Recorded data:

──────────

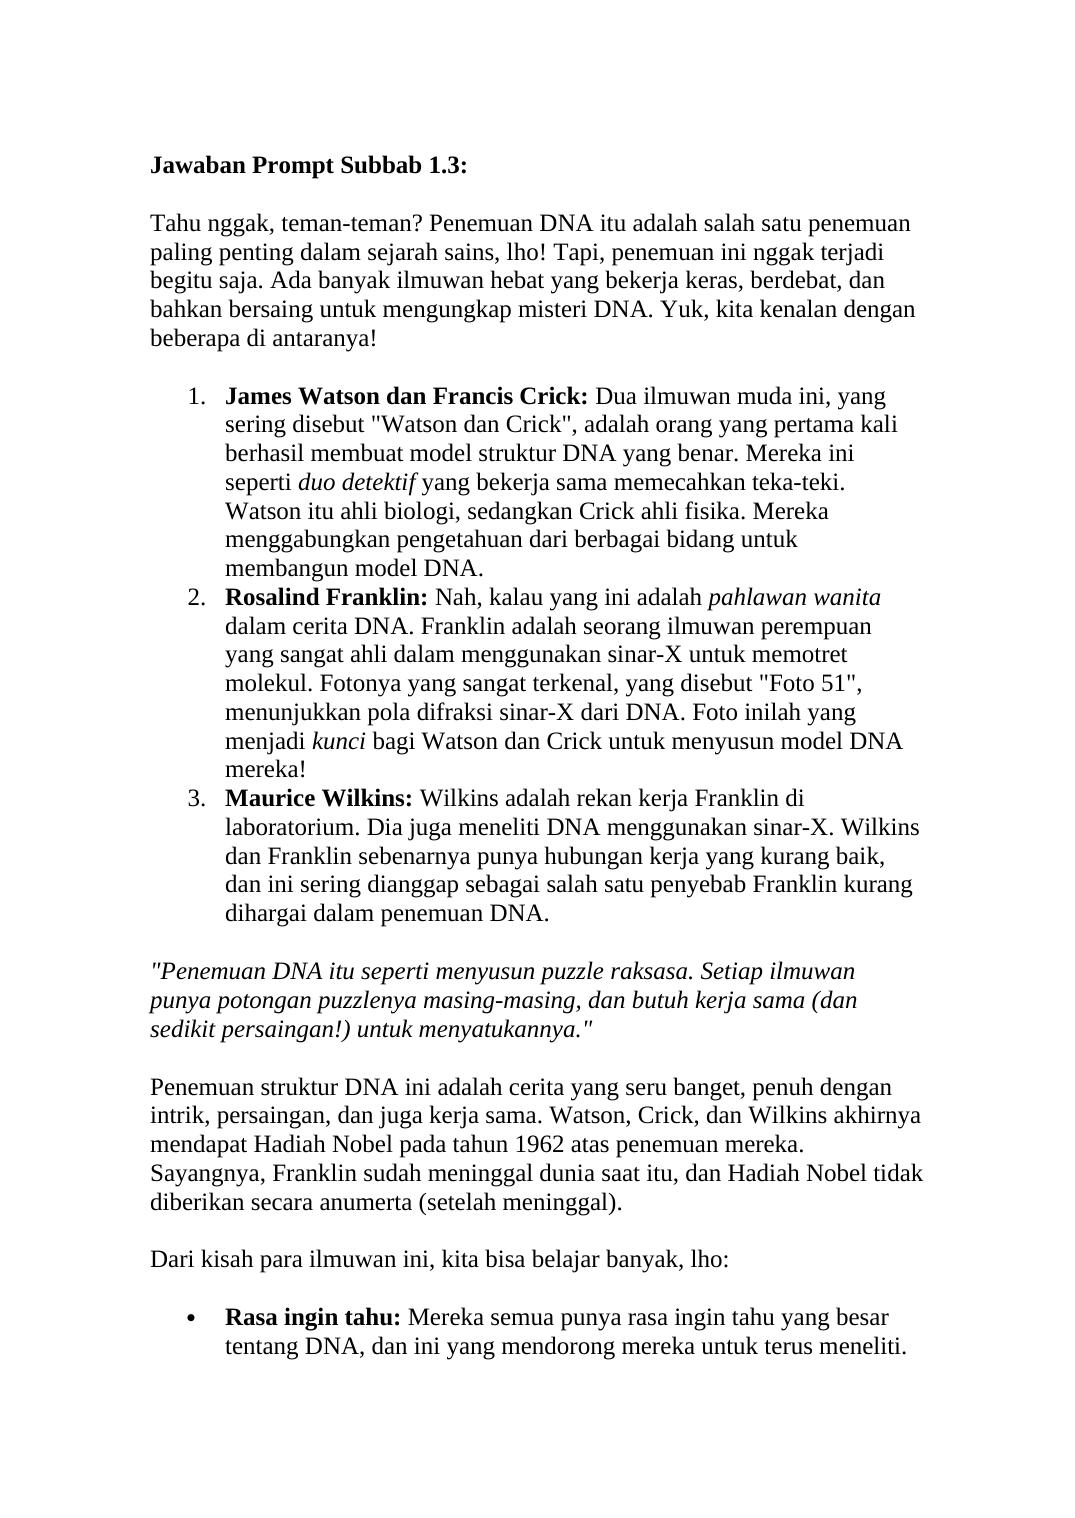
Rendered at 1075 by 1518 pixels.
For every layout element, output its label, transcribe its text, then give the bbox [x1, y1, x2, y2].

text "Penemuan DNA itu seperti menyusun puzzle raksasa. Setiap ilmuwan punya potongan puzzlenya masing-masing, dan butuh kerja sama (dan sedikit persaingan!) untuk menyatukannya." [150, 956, 925, 1042]
list Rosalind Franklin: Nah, kalau yang ini adalah pahlawan wanita dalam cerita DNA. Franklin adalah seorang ilmuwan perempuan yang sangat ahli dalam menggunakan sinar-X untuk memotret molekul. Fotonya yang sangat terkenal, yang disebut "Foto 51", menunjukkan pola difraksi sinar-X dari DNA. Foto inilah yang menjadi kunci bagi Watson dan Crick untuk menyusun model DNA mereka! [187, 582, 925, 783]
text Tahu nggak, teman-teman? Penemuan DNA itu adalah salah satu penemuan paling penting dalam sejarah sains, lho! Tapi, penemuan ini nggak terjadi begitu saja. Ada banyak ilmuwan hebat yang bekerja keras, berdebat, dan bahkan bersaing untuk mengungkap misteri DNA. Yuk, kita kenalan dengan beberapa di antaranya! [150, 208, 925, 352]
list Maurice Wilkins: Wilkins adalah rekan kerja Franklin di laboratorium. Dia juga meneliti DNA menggunakan sinar-X. Wilkins dan Franklin sebenarnya punya hubungan kerja yang kurang baik, dan ini sering dianggap sebagai salah satu penyebab Franklin kurang dihargai dalam penemuan DNA. [187, 783, 925, 927]
list Rasa ingin tahu: Mereka semua punya rasa ingin tahu yang besar tentang DNA, dan ini yang mendorong mereka untuk terus meneliti. [187, 1302, 925, 1360]
list James Watson dan Francis Crick: Dua ilmuwan muda ini, yang sering disebut "Watson dan Crick", adalah orang yang pertama kali berhasil membuat model struktur DNA yang benar. Mereka ini seperti duo detektif yang bekerja sama memecahkan teka-teki. Watson itu ahli biologi, sedangkan Crick ahli fisika. Mereka menggabungkan pengetahuan dari berbagai bidang untuk membangun model DNA. [187, 381, 925, 582]
text Penemuan struktur DNA ini adalah cerita yang seru banget, penuh dengan intrik, persaingan, dan juga kerja sama. Watson, Crick, dan Wilkins akhirnya mendapat Hadiah Nobel pada tahun 1962 atas penemuan mereka. Sayangnya, Franklin sudah meninggal dunia saat itu, dan Hadiah Nobel tidak diberikan secara anumerta (setelah meninggal). [150, 1072, 925, 1215]
text Jawaban Prompt Subbab 1.3: [150, 150, 925, 179]
text Dari kisah para ilmuwan ini, kita bisa belajar banyak, lho: [150, 1244, 925, 1273]
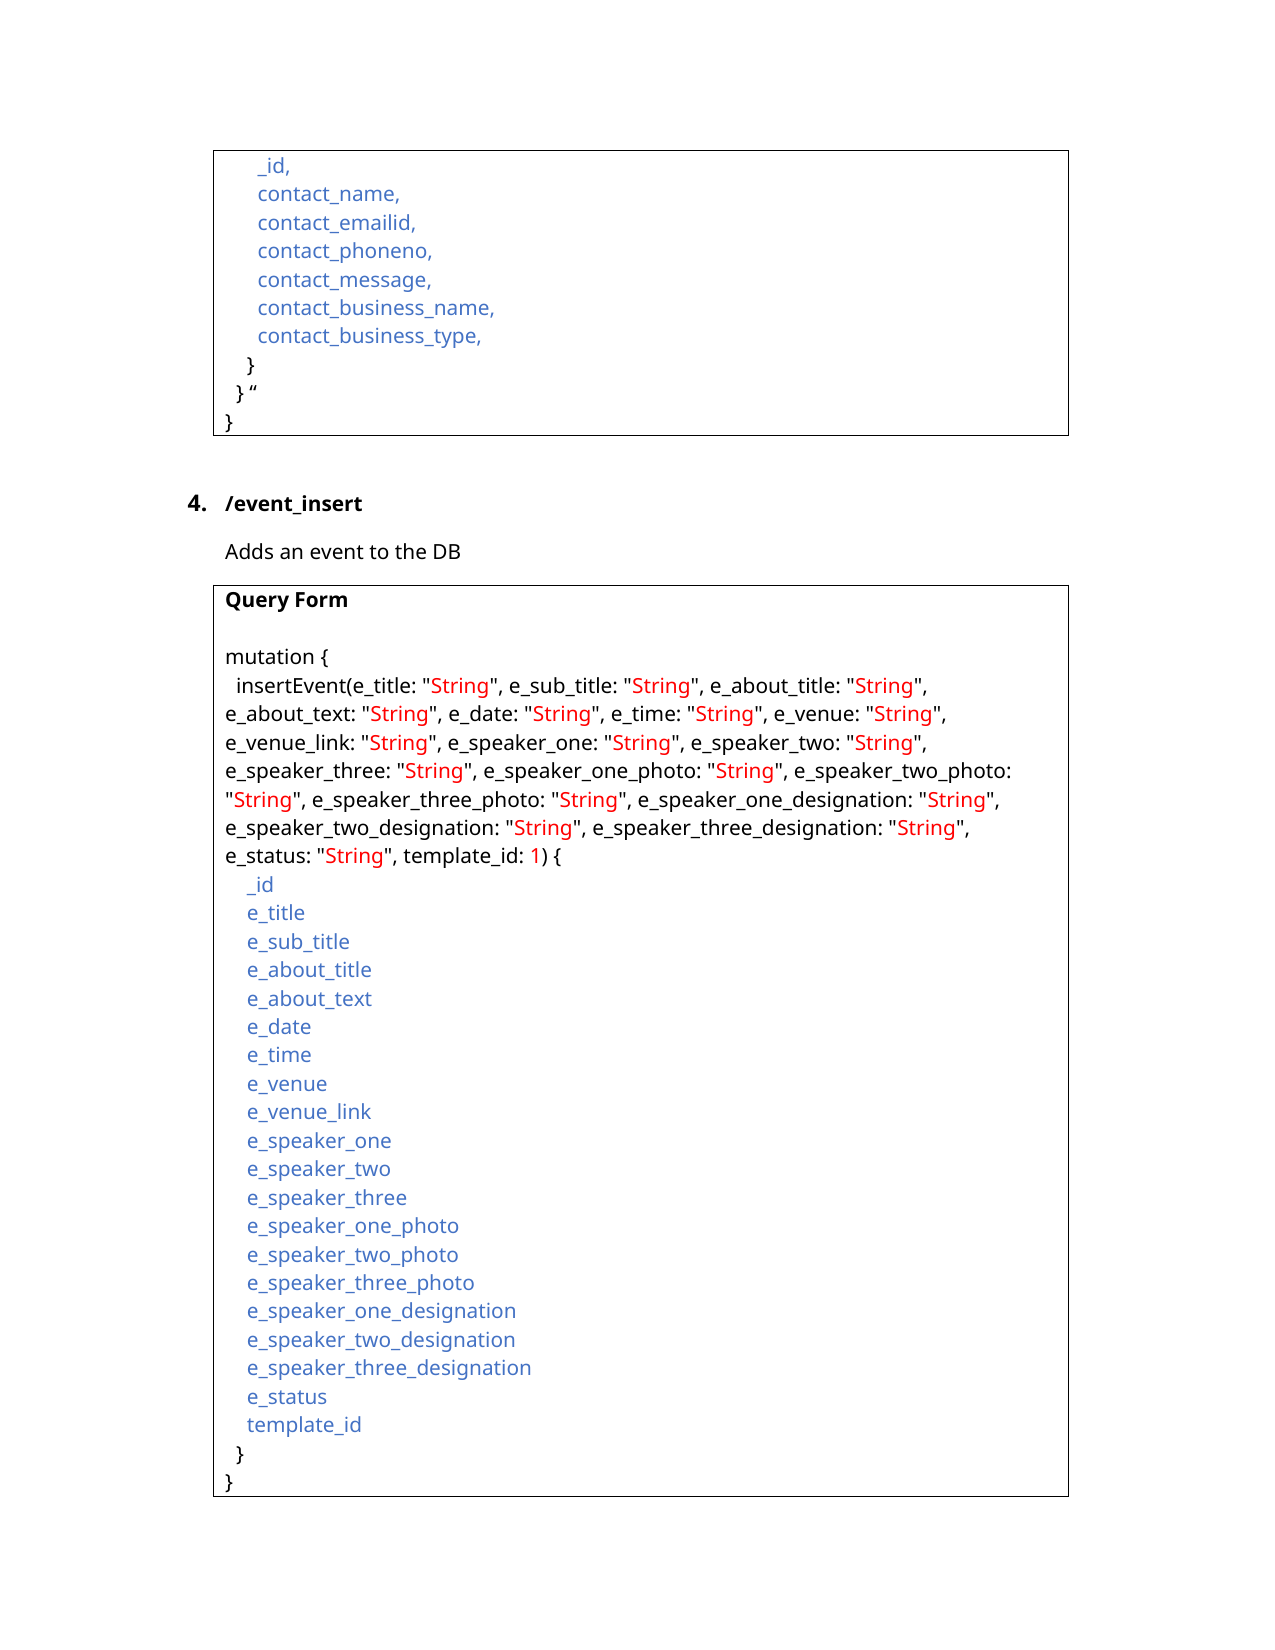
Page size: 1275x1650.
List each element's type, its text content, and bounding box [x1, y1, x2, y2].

──────────

• **Work order**: Lines holding the word "ahli" are the answer; copy each one from the records above.

• **Output**:
list Rosalind Franklin: Nah, kalau yang ini adalah pahlawan wanita dalam cerita DNA. Franklin adalah seorang ilmuwan perempuan yang sangat ahli dalam menggunakan sinar-X untuk memotret molekul. Fotonya yang sangat terkenal, yang disebut "Foto 51", menunjukkan pola difraksi sinar-X dari DNA. Foto inilah yang menjadi kunci bagi Watson dan Crick untuk menyusun model DNA mereka! [187, 582, 925, 783]
list James Watson dan Francis Crick: Dua ilmuwan muda ini, yang sering disebut "Watson dan Crick", adalah orang yang pertama kali berhasil membuat model struktur DNA yang benar. Mereka ini seperti duo detektif yang bekerja sama memecahkan teka-teki. Watson itu ahli biologi, sedangkan Crick ahli fisika. Mereka menggabungkan pengetahuan dari berbagai bidang untuk membangun model DNA. [187, 381, 925, 582]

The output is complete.